= Beginning of Section =
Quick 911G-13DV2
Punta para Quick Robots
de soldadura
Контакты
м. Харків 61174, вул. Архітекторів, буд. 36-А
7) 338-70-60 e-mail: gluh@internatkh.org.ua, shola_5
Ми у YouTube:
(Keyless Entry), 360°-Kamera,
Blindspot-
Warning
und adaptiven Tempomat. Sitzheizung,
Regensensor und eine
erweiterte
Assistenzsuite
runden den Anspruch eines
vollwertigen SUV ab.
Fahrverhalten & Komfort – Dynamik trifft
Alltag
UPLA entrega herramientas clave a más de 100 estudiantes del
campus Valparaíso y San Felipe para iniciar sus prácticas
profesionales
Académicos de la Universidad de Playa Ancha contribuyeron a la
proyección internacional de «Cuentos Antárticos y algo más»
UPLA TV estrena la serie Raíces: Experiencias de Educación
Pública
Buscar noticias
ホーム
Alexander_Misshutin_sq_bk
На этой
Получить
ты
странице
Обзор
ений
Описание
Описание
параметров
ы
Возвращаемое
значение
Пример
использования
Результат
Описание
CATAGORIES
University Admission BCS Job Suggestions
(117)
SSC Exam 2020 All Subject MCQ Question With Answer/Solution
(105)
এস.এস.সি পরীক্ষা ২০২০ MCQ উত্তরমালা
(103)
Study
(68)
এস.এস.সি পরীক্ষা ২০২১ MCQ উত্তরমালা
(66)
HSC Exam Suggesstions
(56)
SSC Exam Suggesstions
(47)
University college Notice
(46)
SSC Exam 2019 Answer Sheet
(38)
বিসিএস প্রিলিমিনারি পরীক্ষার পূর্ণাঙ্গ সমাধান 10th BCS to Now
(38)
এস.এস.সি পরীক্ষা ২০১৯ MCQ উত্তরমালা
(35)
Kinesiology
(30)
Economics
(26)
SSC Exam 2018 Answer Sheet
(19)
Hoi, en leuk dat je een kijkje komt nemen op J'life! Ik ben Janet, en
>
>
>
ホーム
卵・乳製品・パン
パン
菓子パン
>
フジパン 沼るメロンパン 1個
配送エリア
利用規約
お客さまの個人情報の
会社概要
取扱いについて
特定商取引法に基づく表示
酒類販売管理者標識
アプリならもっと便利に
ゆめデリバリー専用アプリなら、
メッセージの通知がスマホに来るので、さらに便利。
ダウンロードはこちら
= End of Section =
What you have to do:
Set down every line of the items above exactly as it appears, keeping the same order, spelling, and line breaks.

Written solution:
Quick 911G-13DV2
Punta para Quick Robots
de soldadura
Контакты
м. Харків 61174, вул. Архітекторів, буд. 36-А
7) 338-70-60 e-mail: gluh@internatkh.org.ua, shola_5
Ми у YouTube:
(Keyless Entry), 360°-Kamera,
Blindspot-
Warning
und adaptiven Tempomat. Sitzheizung,
Regensensor und eine
erweiterte
Assistenzsuite
runden den Anspruch eines
vollwertigen SUV ab.
Fahrverhalten & Komfort – Dynamik trifft
Alltag
UPLA entrega herramientas clave a más de 100 estudiantes del
campus Valparaíso y San Felipe para iniciar sus prácticas
profesionales
Académicos de la Universidad de Playa Ancha contribuyeron a la
proyección internacional de «Cuentos Antárticos y algo más»
UPLA TV estrena la serie Raíces: Experiencias de Educación
Pública
Buscar noticias
ホーム
Alexander_Misshutin_sq_bk
На этой
Получить
ты
странице
Обзор
ений
Описание
Описание
параметров
ы
Возвращаемое
значение
Пример
использования
Результат
Описание
CATAGORIES
University Admission BCS Job Suggestions
(117)
SSC Exam 2020 All Subject MCQ Question With Answer/Solution
(105)
এস.এস.সি পরীক্ষা ২০২০ MCQ উত্তরমালা
(103)
Study
(68)
এস.এস.সি পরীক্ষা ২০২১ MCQ উত্তরমালা
(66)
HSC Exam Suggesstions
(56)
SSC Exam Suggesstions
(47)
University college Notice
(46)
SSC Exam 2019 Answer Sheet
(38)
বিসিএস প্রিলিমিনারি পরীক্ষার পূর্ণাঙ্গ সমাধান 10th BCS to Now
(38)
এস.এস.সি পরীক্ষা ২০১৯ MCQ উত্তরমালা
(35)
Kinesiology
(30)
Economics
(26)
SSC Exam 2018 Answer Sheet
(19)
Hoi, en leuk dat je een kijkje komt nemen op J'life! Ik ben Janet, en
>
>
>
ホーム
卵・乳製品・パン
パン
菓子パン
>
フジパン 沼るメロンパン 1個
配送エリア
利用規約
お客さまの個人情報の
会社概要
取扱いについて
特定商取引法に基づく表示
酒類販売管理者標識
アプリならもっと便利に
ゆめデリバリー専用アプリなら、
メッセージの通知がスマホに来るので、さらに便利。
ダウンロードはこちら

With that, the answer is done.